Now, truth be told, Brazil was a much gentler society up until, say, the early 1960s, but so was the world. Today, with a population of 200 million people and 60000 murders per year (+ 40000 people killed in car accidents), day by day life in Brazil is not for careless and naïve people. Please do not go down the Amazon river alone on a boat neither go visit slums infested with drug dealers who hold honest workers hostage of their mad, murderous whims, okay!? Forget about riding a bicycle in the streets, either.
But Marcos is right when he says that race in Brazil is not THE problem. I like to illustrate this point by telling you that Booker Pittman (1909-1969), a grandson of the great Booker T. Washington, chose to live and die in Brazil. Interesting, eh!?
Unlike Marcos, though, I think the problem with Brazil is the lack of taste of its population for real, good and sound education, at all social levels. Granted: there are good physicians and dentists; good lawyers and some good academics at various fields (the agricultural sciences come to mind immediately), but there is a generalized lack of people well-prepared for the educated public debate of the grand issues, hence the low level of governance.

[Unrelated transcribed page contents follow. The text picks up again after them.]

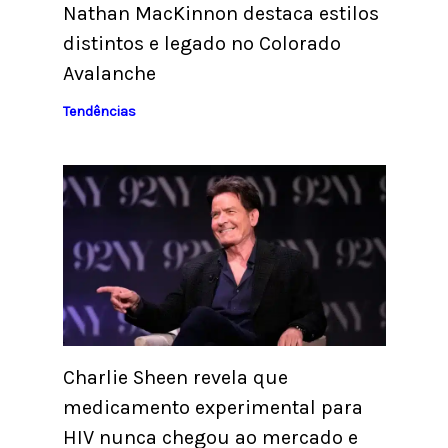
Nathan MacKinnon destaca estilos
distintos e legado no Colorado
Avalanche
Tendências
Charlie Sheen revela que
medicamento experimental para
HIV nunca chegou ao mercado e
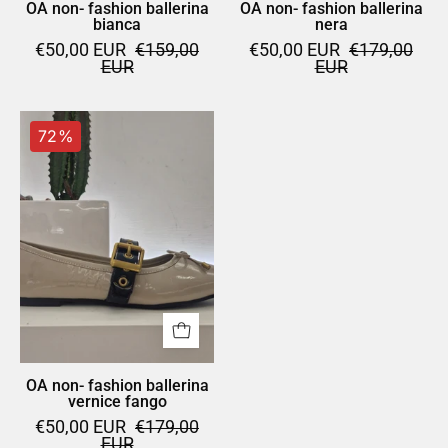
OA non- fashion ballerina
OA non- fashion ballerina
bianca
nera
€50,00 EUR
€159,00
€50,00 EUR
€179,00
EUR
EUR
OA
72%
non-
fashion
ballerina
vernice
fango
OA non- fashion ballerina
vernice fango
€50,00 EUR
€179,00
EUR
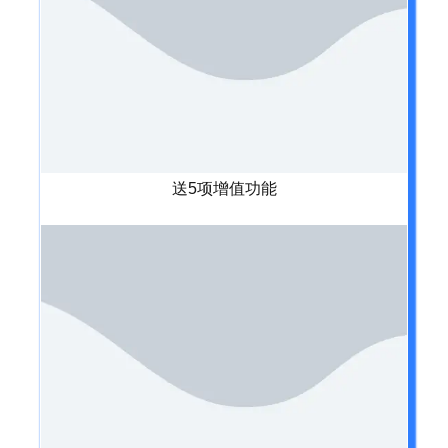
送5项增值功能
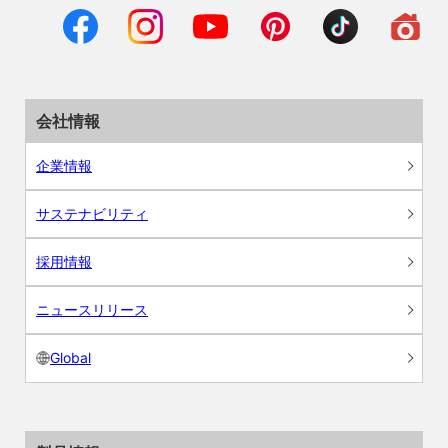
会社情報
企業情報
サステナビリティ
採用情報
ニュースリリース
Global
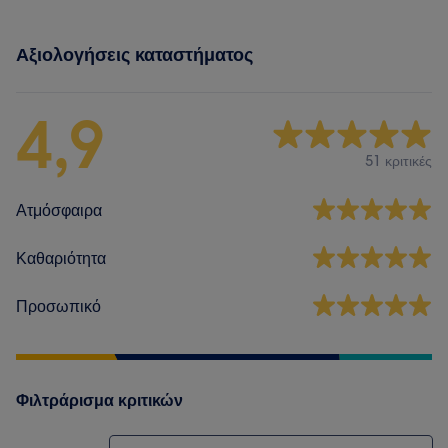
Αξιολογήσεις καταστήματος
4,9
51 κριτικές
Ατμόσφαιρα
Καθαριότητα
Προσωπικό
Φιλτράρισμα κριτικών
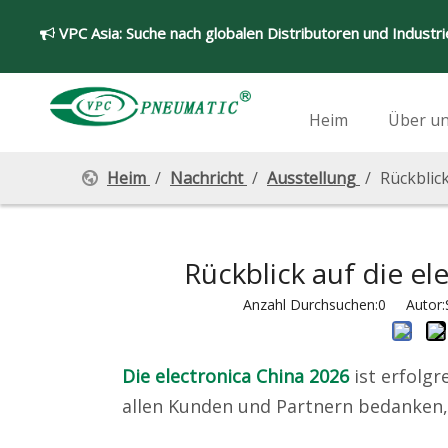
VPC Asia:
Suche nach globalen Distributoren und Industr

Heim
Über u
Heim
/
Nachricht
/
Ausstellung
/
Rückblic
Rückblick auf die e
Anzahl Durchsuchen:
0
Autor:Si
Die electronica China 2026
ist erfolg
allen Kunden und Partnern bedanken,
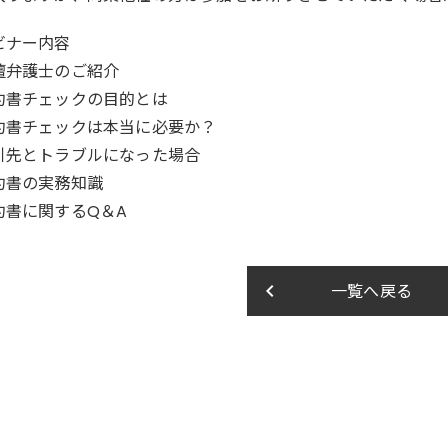
ビナー内容
壇弁護士のご紹介
約書チェックの目的とは
約書チェックは本当に必要か？
引先とトラブルになった場合
約書の実務知識
約書に関するQ＆A
keyboard_arrow_left
一覧へ戻る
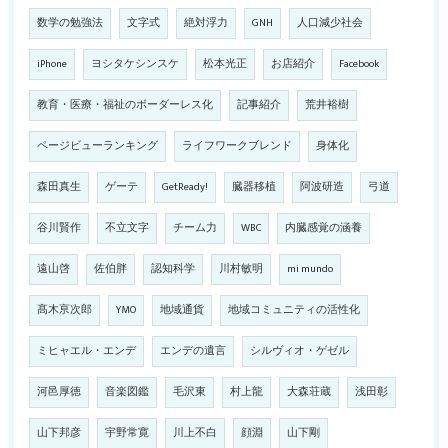
数学の勉強法
文字式
絶対浮力
GNH
人口減少社会
iPhone
ヨシタケシンスケ
松本光正
お店紹介
Facebook
教育・医療・福祉のボーダーレス化
記事紹介
荒井裕樹
ページビューランキング
ライフワークブレンド
身体化
森田真生
ゲーテ
GetReady!
臓器移植
阿波研造
弓道
谷川賢作
不立文字
チーム力
WBC
内臓感覚の涵養
遠山啓
佐伯胖
認知科学
川村敏明
mi mundo
髙木亰次郎
YMO
地域通貨
地域コミュニティの活性化
ミヒャエル・エンデ
エンデの遺言
シルヴィオ・ゲゼル
河邑厚徳
音楽図鑑
毛沢東
村上龍
大森荘蔵
浅田彰
山下邦彦
宇野常寛
川上不白
顔淵
山下剛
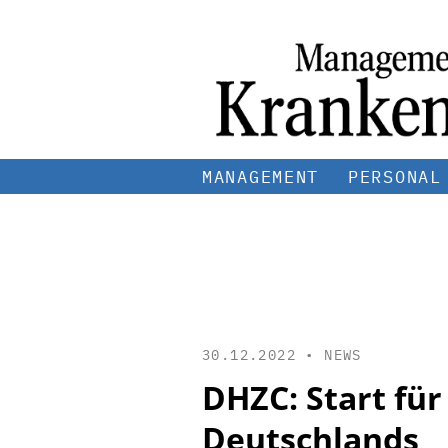
MANAGEMENT
PERSONAL
30.12.2022 •
NEWS
DHZC: Start fü
Deutschlands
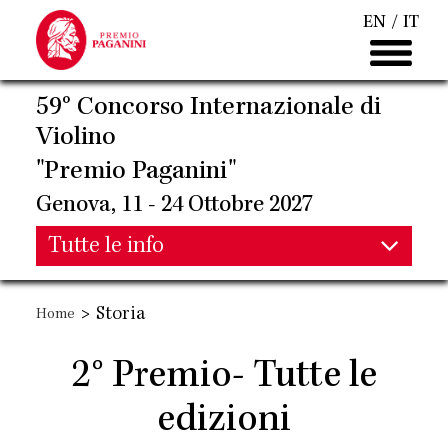
Salta
EN
IT
al
contenuto
principale
59° Concorso Internazionale di
Violino
"Premio Paganini"
Genova, 11 - 24 Ottobre 2027
Main
Tutte le info
Main
navigation
>
Storia
Home
navigation
2° Premio- Tutte le
edizioni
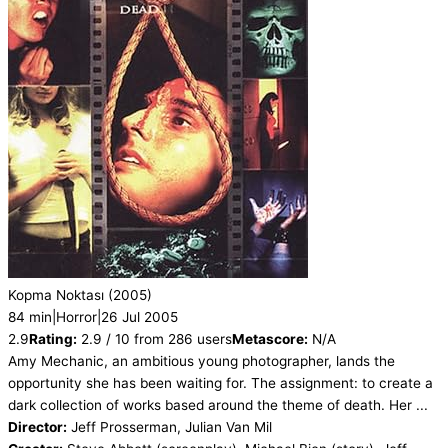
Kopma Noktası
(2005)
84 min
|
Horror
|
26 Jul 2005
2.9
Rating:
2.9 / 10 from 286 users
Metascore:
N/A
Amy Mechanic, an ambitious young photographer, lands the
opportunity she has been waiting for. The assignment: to create a
dark collection of works based around the theme of death. Her ...
Director:
Jeff Prosserman, Julian Van Mil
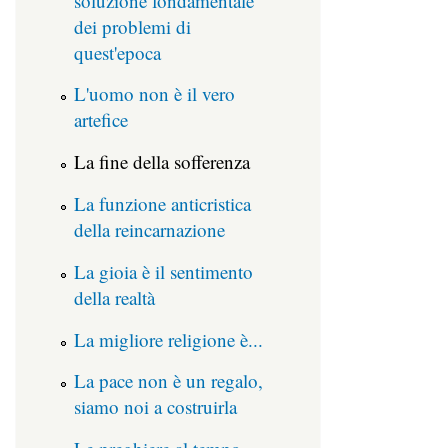
soluzione fondamentale
dei problemi di
quest'epoca
L'uomo non è il vero
artefice
La fine della sofferenza
La funzione anticristica
della reincarnazione
La gioia è il sentimento
della realtà
La migliore religione è...
La pace non è un regalo,
siamo noi a costruirla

For instance: the recently (2016) impeached president, Dilma Vana Rousseff, (of Bulgarian descent - a mere curiosity) could not (cannot) finish a single coherent sentence. (There is a book about this, entitled "Dilmese".) How could she be elected in 2010? And reelected in 2014?
Now, add to all of this the horrors of Cultural Marxism. Fortunately, the hegemony of the Left in Brazil seems to be fractured, though not broken (the American Foundations keep very generou$). By the way: former president (2003-2010) Lula da Silva (and the top brass of his Workers Party, too) has been in custody down here in Curitiba since April 7, after having his conviction (corruption and money laundering) upheld (other appeals to the Superior Courts in Brasilia still pending, but his political rights have been suspended for the next eight years). Any news of criminal procedures against the Clintons?...
KK said (May 22, 2018):
When speaking with multi-racial people, including many Brazilians, history, culture and politics are almost always off limits, including any lessons from history. These topics are too painful. The result? Trivial conversations and shallow friendships.